Over the next two years, the brothers release two more critically acclaimed shorts and one feature film (2005's The Puffy Chair, which is nominated for two Independent Spirit Awards), each building on their first short's shambolic aesthetic and sense of quiet awkwardness and emotional honesty. They move to New York and then to Los Angeles. Netflix signs on to distribute The Puffy Chair. The brothers make a deal with Universal Studios for a feature script. They start selling pitches to Fox Searchlight Pictures with an eye toward writing scripts for major studios and using the money to fund their own modest little movies.

The press begins taking note, proclaiming the Duplass Brothers shining lights of the new "mumblecore" movement, a style of independent filmmaking characterized by low budgets, nonprofessional actors, improvised dialogue, small crews, handheld cameras, semiautobiographical stories of relational dysfunction, and subtle humor. The Puffy Chair, with its story about the slow and awkward disintegration of a romantic relationship during a road trip from New York to Atlanta, joins Andrew Bujalski's Funny Ha Ha (and later Joe Swanberg's Hannah Takes the Stairs) as one of the bellwethers of this new movement.



  1. albertine said...

    Wonderful! I'm a filmmaker too but not quite ready to make a feature. I've made a few short films and plan to keep making short films until I feel ready for something bigger. I know right now isn't that time. It's inspiring when you read about others who started out just like you did and have gone on to do well for themselves staying true to their original vision.

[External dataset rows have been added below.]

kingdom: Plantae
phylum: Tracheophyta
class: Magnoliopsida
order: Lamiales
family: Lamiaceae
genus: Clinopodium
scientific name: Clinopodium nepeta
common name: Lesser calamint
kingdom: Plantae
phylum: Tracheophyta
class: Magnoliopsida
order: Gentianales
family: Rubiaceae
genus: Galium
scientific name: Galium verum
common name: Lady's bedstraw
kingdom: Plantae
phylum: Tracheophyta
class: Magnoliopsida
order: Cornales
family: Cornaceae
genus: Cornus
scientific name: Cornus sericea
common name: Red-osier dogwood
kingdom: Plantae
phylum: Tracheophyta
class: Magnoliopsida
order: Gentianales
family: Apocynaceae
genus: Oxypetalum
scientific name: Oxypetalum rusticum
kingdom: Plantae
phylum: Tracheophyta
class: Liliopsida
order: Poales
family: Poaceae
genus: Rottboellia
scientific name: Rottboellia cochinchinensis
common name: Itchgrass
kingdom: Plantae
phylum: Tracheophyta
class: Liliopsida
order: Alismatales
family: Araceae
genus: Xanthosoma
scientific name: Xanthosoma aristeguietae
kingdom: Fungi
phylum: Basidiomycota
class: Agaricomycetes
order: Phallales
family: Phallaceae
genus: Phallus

  2. The Obenson Report said...

    Yes, inspiring it is albertine. Thankfully it's all within reach for each and every one of us. Hope to be able to see your work sometime.

  3. Invisible Woman said...

    Wow that's a great story. I kept seeing that The Puffy Chair was very well reviewed, but had no desire to see it. Now I will make it a point to see.

    It also further instills in me to never stop being nice. I'm a true believer in reaping what you sow--and obviolusly these guys are reaping fat rewards for their kindness.

  4. The Obenson Report said...

    @ I.W. - Yup. I too believe that you get back what you "put out."